##### Text section #####

Earlier names of the buildings associated with publishing that were incorporated into the development include Withy Grove Printing House, the Chronicle Buildings, Allied House, Kemsley House, Thomson House and Maxwell House. Kemsley House on the corner of Withy Grove and Corporation Street was developed gradually from 1929 and became the largest newspaper printing house in Europe. The site housed a printing press until 1988. Robert Maxwell bought the property and subsequently closed it down. The building was left unused for over a decade and fell derelict.

==Redevelopment==
The property was subsequently redeveloped and reopened as a leisure centre as part of the redevelopment of Manchester following the 1996 IRA bombing.

We placed a very strong emphasis on developing cultural and entertainment opportunities to broaden the interest and attraction of the city centre. We saw the Shudehill site as a prime location for a large regional leisure and entertainment facility. It will add massively to the diversity of the area, its attractiveness as a place to visit and will enhance its competitive edge.
— Sir Richard Leese, leader of Manchester City Council

In 1998, the derelict building and surrounding site were bought for £10 million by Shudehill Developments, a joint venture by Co-operative Wholesale Society and Co-operative Insurance Society which owned buildings and land adjacent to the building. The building was renamed Printworks reflecting its past history and underwent a £110 million conversion to transform the property into an entertainment venue. The frontage Pevsner describes as a "weakly Baroque Portland stone façade" was retained, and part of an internal railway from the newspaper business and its turntable for transporting newspapers was incorporated into the new floor.

In 2000, Printworks was opened by Sir Alex Ferguson and Lionel Richie as the venue for a variety of clubs, leisure facilities and eateries.

In 2024 The Printworks underwent a £27m improvement project, with the roof of the enclosed "street" replaced with a 1,000 sqm. "Digital Ceiling" The original exterior Portland stone facade on Corporation Street and Withy Grove was also heavily remodelled, with signage now consisting primarily of LED screens located above the roof-line.

== Vue Cinema & IMAX ==
The Printworks is home to a twenty-screen cinema complex set over three storeys, currently operated by Vue since 2017. The complex, originally operated as 'thefilmworks' by UCI, followed by Odeon, was fitted with an IMAX screen upon opening in November 2000. The screen measures 26.3m x 18.8m with a 1.43:1 aspect ratio, making it the 2nd largest in the UK. It was one of 30 screens worldwide to show Christopher Nolan's "Oppenheimer" on 70mm film.

#####

Work request 1:
According to the Printworks text, how much did the conversion of the building into an entertainment venue cost?
Work request 2:
Answer yes or no for whether each statement agrees with the Printworks text, and quote the words from the text that decide it. (a) Printworks was opened by Sir Alex Ferguson and Lionel Richie. (b) The site housed a printing press until 1998. (c) The IMAX screen is the largest in the UK.
Work request 3:
Write out the part of the Printworks text starting with "Earlier names of" and going on through "and fell derelict.".
The source records have no connection to the Printworks text.

##### Extracted data #####

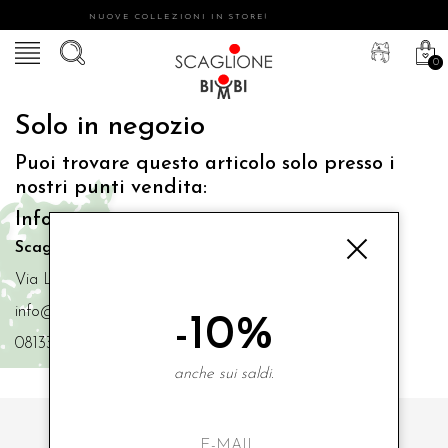
NUOVE COLLEZIONI IN STORE!
0
Solo in negozio
Puoi trovare questo articolo solo presso i
nostri punti vendita:
Info contatti
Scaglione Bimbi di Iacono Maria Angela
Via Luigi Mazzella,73 80077 Ischia
info@scaglionebimbi.com
-10%
0813331162
anche sui saldi.
ISCRIVITI ALLA NOSTRA NEWSLETTER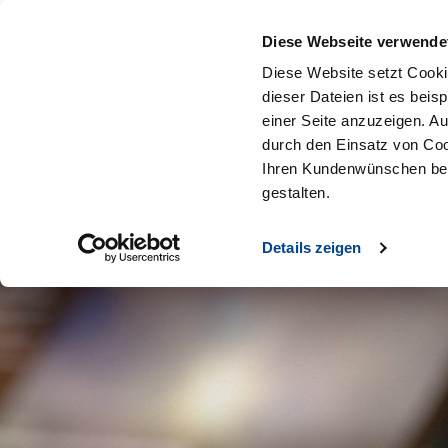
Diese Webseite verwende
Diese Website setzt Cooki
dieser Dateien ist es beis
einer Seite anzuzeigen. A
durch den Einsatz von Coo
Ihren Kundenwünschen bes
gestalten.
Details zeigen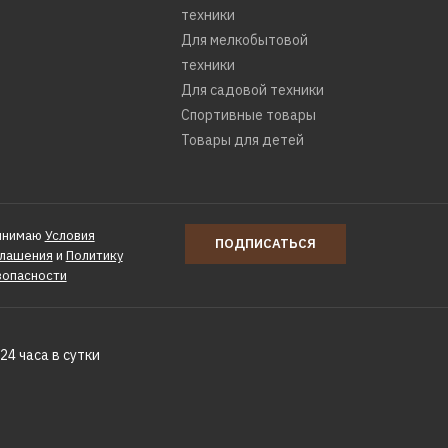
техники
Для мелкобытовой
техники
Для садовой техники
Спортивные товары
Товары для детей
инимаю
Условия
ПОДПИСАТЬСЯ
глашения
и
Политику
зопасности
24 часа в сутки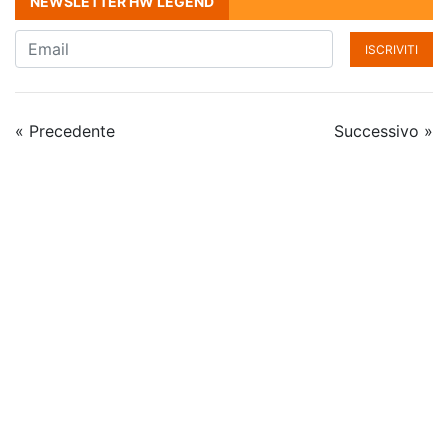
NEWSLETTER HW LEGEND
ISCRIVITI
« Precedente
Successivo »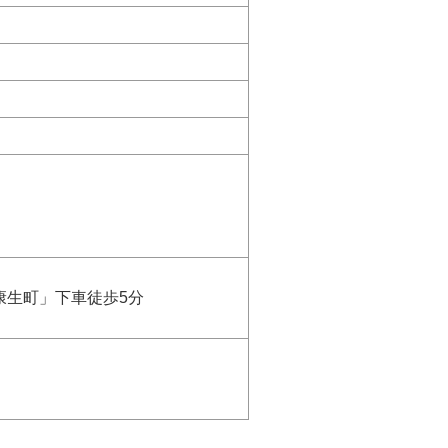
康生町」下車徒歩5分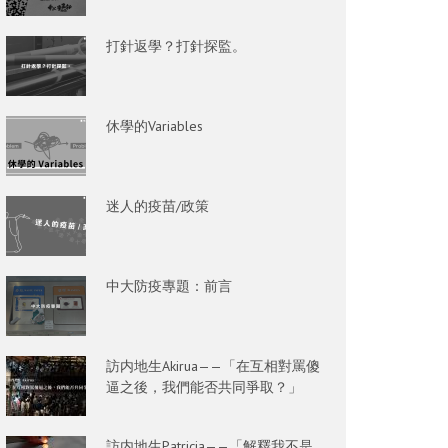
打針返學？打針探監。
休學的Variables
迷人的疫苗/政策
中大防疫專題：前言
訪内地生Akirua——「在互相對罵傻
逼之後，我們能否共同爭取？」
訪内地生Patricia——「解釋我不是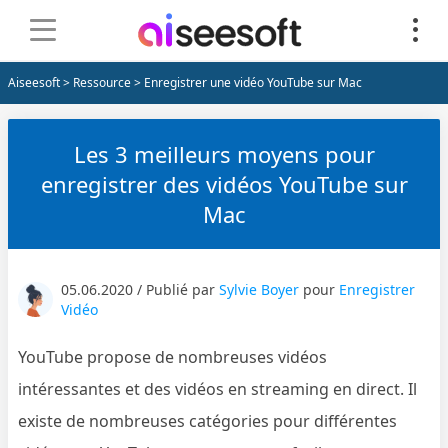
Aiseesoft
>
Ressource
> Enregistrer une vidéo YouTube sur Mac
Les 3 meilleurs moyens pour
enregistrer des vidéos YouTube sur
Mac
05.06.2020 / Publié par
Sylvie Boyer
pour
Enregistrer
Vidéo
YouTube propose de nombreuses vidéos
intéressantes et des vidéos en streaming en direct. Il
existe de nombreuses catégories pour différentes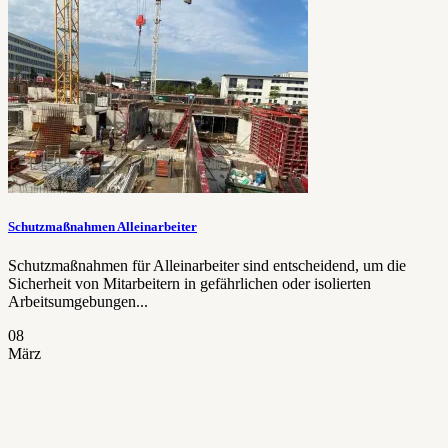
Schutzmaßnahmen Alleinarbeiter
Schutzmaßnahmen für Alleinarbeiter sind entscheidend, um die
Sicherheit von Mitarbeitern in gefährlichen oder isolierten
Arbeitsumgebungen...
08
März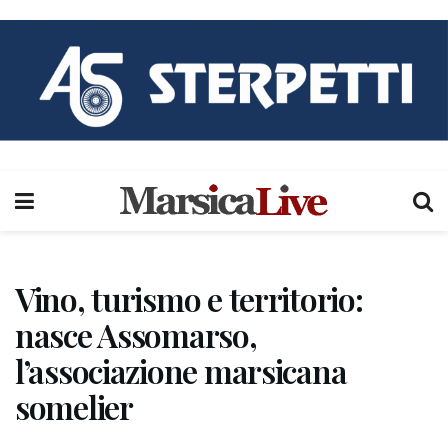
Vino, turismo e territorio:
nasce Assomarso,
l’associazione marsicana
somelier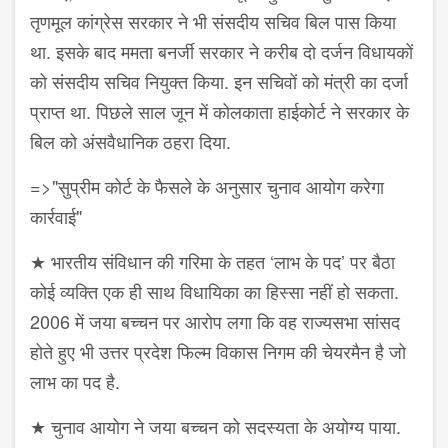
तृणमूल कांग्रेस सरकार ने भी संसदीय सचिव बिल पास किया
था. इसके बाद ममता बनर्जी सरकार ने करीब दो दर्जन विधायकों
को संसदीय सचिव नियुक्त किया. इन सचिवों को मंत्री का दर्जा
प्राप्त था. पिछले साल जून में कोलकाता हाईकोर्ट ने सरकार के
बिल को अंसवैधानिक ठहरा दिया.
=>"सुप्रीम कोर्ट के फैसले के अनुसार चुनाव आयोग करेगा
कार्रवाई"
★ भारतीय संविधान की गरिमा के तहत ‘लाभ के पद’ पर बैठा
कोई व्यक्ति एक ही साथ विधायिका का हिस्सा नहीं हो सकता.
2006 में जया बच्चन पर आरोप लगा कि वह राज्यसभा सांसद
होते हुए भी उत्तर प्रदेश फिल्म विकास निगम की चेयरमैन है जो
लाभ का पद है.
★ चुनाव आयोग ने जया बच्चन को सदस्यता के अयोग्य पाया.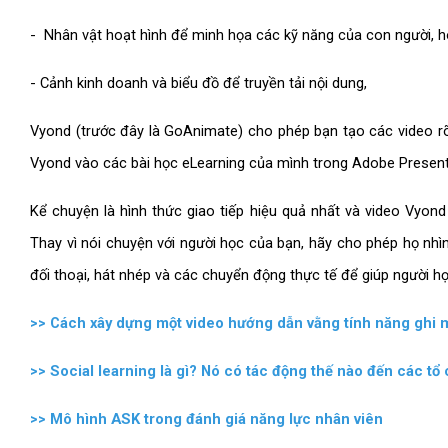
- Nhân vật hoạt hình để minh họa các kỹ năng của con người, 
- Cảnh kinh doanh và biểu đồ để truyền tải nội dung,
Vyond (trước đây là GoAnimate) cho phép bạn tạo các video rõ
Vyond vào các bài học eLearning của mình trong Adobe Presente
Kể chuyện là hình thức giao tiếp hiệu quả nhất và video Vyond
Thay vì nói chuyện với người học của bạn, hãy cho phép họ nhì
đối thoại, hát nhép và các chuyển động thực tế để giúp người 
>>
Cách xây dựng một video hướng dẫn vằng tính năng ghi 
>>
Social learning là gì? Nó có tác động thế nào đến các tổ
>>
Mô hình ASK trong đánh giá năng lực nhân viên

#####

Output 1:
£110 million.

Output 2:
(a) Yes: "In 2000, Printworks was opened by Sir Alex Ferguson and Lionel Richie"
(b) No: "The site housed a printing press until 1988."
(c) No: "making it the 2nd largest in the UK"

Output 3:
Earlier names of the buildings associated with publishing that were incorporated into the development include Withy Grove Printing House, the Chronicle Buildings, Allied House, Kemsley House, Thomson House and Maxwell House. Kemsley House on the corner of Withy Grove and Corporation Street was developed gradually from 1929 and became the largest newspaper printing house in Europe. The site housed a printing press until 1988. Robert Maxwell bought the property and subsequently closed it down. The building was left unused for over a decade and fell derelict.